From the Director's Desk:
Miami’s Nice, PFI Heating Degree Index Active
Miami's Nice
I know. I know. I already made a Miami Vice reference in the Pellet Wire this month. Still, I loved that 80’s era of cop drama and if I can reference it twice in a month, I’m going to. Further, Miami is nice and our board was delighted in being there last week for our fall board meeting.
We intentionally co-located our board meeting with the Exporting Pellet Conference to provide our board members interested in learning more about the wood pellet market dynamics throughout the world the chance to do so. Our board members who attended got all of that and more. The energy crisis throughout Europe is very real and I’d like to say fascinating if so many people weren’t struggling so much as a result. Energy is enormously expensive across Europe right now as western Europe tries to fill the energy void created by Russian sanctions imposed after their invasion of Ukraine.
We’ve all heard this and have been following along as the situation unfolds. We’ve even understood and anticipated that stateside heating pellet producers would feel the market pull from European buyers this heating season. Still, when you are looking over someone’s shoulder at a cell phone picture of a sign reading €12,99 next to a 15 kg bag of pellets and you run the math in your head ($15.74 per 40 lb. bag, $787/ton), the point really sinks in. At those numbers, you start asking questions like, ‘why?’. The answers to the questions I asked were just as shocking. For instance, I wondered how much producers there are paying for raw materials. The answer I was offered was north of €200/ton for raw biomass. The US Dollar and the Euro are at near parity right now so the math is easy. $200/ton for raw biomass is about five times what producers here paid in June (nationwide average for wood product manufacturing residuals was $40.19). Power prices were being reported as in some instances 10x what they were 2 years ago. Pellet production takes a lot of fiber and a lot of electrons. Both are exceedingly expensive in Europe right now and one of the results is $800-900/ton heating pellets. This is why phones are ringing on a weekly if not daily basis at wood pellet production sites not just here in the U.S., but all across the world.
One last item of note from the conference. I haven’t followed the industrial wood pellet market on a week-to-week basis in four years. When I last tuned in there was great anticipation and optimism for the Japanese market. It sounds like those hopes have largely become reality. Japan is a major buyer of wood pellets, largely from Canadian producers operating out of British Columbia. According to the U.N. Comtrade Database Japan imported 1.05 million tons of Canadian pellets in 2021, up significantly from 592,000 tons in 2020.

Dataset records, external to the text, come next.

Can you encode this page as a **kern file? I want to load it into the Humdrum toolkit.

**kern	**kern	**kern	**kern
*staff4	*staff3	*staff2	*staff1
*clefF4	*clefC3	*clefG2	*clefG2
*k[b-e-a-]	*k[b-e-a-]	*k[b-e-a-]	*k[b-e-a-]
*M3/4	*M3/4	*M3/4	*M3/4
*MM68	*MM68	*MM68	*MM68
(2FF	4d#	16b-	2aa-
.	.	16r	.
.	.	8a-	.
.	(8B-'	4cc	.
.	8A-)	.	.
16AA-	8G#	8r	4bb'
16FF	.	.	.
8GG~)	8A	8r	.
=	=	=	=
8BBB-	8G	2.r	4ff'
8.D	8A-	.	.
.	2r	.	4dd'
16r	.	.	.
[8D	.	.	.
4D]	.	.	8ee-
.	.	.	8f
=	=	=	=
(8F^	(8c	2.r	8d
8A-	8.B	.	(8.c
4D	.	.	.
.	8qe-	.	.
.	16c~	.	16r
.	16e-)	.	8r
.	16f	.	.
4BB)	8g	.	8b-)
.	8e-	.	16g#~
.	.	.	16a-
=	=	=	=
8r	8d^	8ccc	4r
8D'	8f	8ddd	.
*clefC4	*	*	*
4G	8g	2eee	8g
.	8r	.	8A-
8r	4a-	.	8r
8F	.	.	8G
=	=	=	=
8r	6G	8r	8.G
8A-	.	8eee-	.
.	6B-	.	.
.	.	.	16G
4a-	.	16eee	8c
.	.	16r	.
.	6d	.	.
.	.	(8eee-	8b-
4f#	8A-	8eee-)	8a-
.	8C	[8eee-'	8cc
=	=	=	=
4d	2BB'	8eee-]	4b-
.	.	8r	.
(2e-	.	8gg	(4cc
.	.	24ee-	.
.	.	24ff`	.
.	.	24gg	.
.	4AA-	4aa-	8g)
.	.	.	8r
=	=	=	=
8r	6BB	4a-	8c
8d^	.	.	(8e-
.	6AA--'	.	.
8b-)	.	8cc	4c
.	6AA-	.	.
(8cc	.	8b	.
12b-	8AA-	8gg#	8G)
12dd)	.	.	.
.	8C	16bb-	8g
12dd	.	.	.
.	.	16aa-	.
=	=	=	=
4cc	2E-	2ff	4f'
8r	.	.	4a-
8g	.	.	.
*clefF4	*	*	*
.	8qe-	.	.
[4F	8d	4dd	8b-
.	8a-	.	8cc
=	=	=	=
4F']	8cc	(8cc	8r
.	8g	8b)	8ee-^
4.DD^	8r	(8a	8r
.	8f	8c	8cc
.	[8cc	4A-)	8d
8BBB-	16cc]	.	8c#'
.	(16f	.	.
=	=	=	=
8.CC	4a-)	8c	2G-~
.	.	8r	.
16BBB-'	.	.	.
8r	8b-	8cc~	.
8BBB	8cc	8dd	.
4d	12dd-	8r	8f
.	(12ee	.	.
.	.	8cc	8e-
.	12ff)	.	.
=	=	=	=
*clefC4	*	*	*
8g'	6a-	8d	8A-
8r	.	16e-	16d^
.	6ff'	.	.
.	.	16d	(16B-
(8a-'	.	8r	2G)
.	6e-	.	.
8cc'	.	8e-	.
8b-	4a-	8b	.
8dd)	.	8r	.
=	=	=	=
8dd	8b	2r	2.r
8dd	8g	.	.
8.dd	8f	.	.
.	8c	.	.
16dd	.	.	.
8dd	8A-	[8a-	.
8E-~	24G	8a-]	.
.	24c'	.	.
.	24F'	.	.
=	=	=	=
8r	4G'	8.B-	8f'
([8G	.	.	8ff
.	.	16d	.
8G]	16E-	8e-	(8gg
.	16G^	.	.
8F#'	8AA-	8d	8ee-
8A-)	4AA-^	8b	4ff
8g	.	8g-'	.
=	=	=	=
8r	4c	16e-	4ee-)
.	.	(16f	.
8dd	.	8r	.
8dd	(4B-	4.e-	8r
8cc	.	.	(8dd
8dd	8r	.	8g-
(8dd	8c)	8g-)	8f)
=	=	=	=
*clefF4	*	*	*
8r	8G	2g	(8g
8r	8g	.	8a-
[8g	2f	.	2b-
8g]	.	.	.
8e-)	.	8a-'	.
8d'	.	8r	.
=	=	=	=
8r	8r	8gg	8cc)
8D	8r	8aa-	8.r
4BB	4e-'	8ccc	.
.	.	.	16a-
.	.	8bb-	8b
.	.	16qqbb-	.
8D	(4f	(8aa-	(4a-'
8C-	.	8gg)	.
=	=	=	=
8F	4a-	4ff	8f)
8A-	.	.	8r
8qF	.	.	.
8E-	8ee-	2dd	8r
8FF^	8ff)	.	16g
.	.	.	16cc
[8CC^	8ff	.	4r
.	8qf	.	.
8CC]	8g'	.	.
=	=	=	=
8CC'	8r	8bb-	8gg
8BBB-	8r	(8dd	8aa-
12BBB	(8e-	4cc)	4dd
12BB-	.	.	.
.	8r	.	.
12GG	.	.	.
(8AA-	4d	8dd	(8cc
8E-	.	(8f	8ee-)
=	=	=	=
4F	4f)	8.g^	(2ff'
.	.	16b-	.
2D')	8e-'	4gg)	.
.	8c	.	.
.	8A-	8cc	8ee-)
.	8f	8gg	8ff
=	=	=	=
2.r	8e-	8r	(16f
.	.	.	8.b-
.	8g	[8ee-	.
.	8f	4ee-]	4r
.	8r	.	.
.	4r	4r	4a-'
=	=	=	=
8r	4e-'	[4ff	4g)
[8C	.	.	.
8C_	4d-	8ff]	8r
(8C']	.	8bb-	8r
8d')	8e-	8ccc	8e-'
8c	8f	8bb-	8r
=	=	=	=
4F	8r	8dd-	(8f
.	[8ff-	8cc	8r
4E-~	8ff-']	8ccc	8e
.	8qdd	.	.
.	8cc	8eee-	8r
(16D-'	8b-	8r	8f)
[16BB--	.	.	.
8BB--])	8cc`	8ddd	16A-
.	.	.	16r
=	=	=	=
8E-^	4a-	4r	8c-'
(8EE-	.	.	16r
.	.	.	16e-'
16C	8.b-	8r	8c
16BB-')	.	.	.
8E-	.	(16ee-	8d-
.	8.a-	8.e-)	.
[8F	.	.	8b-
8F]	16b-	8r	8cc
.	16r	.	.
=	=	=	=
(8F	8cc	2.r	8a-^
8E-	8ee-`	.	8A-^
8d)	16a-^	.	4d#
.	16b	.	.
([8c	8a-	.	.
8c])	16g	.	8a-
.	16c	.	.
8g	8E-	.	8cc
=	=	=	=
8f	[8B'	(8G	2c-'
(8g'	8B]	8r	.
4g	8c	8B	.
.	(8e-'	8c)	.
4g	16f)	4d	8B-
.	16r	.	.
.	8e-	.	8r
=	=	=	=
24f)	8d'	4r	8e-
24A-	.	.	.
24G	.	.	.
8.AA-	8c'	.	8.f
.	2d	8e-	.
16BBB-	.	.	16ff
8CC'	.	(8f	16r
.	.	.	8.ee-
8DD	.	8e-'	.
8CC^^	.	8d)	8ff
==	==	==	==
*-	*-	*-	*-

Pellet Fuels Index Up and Running
Last year we launched the Pellet Fuels Index to track Heating Degree Days in twelve different locations from across the different pellet burning regions of the country. The data comes from the Climate Prediction Center and is updated by that organization weekly. We aggregate and post these 12 cities as a means of conveying the HDD trends in those areas, not pellet demand specifically in that location. Lewiston boasts just 5,000 inhabitants, but is a good stand in as a representative of the accumulated degree days in the northern Rockies.
Fair warning, there are some bizarre percentages showing up in the report. I dug into the report and was reminded that in many locations the heating degree days have just started accumulating. In fact, Little Rock has accumulated so few Heating Degree Days so far (just 2) that the data isn’t even useful to report. I expect towards the end of the month the Index will offer the more informative “at a glance” type of information we were hoping it would.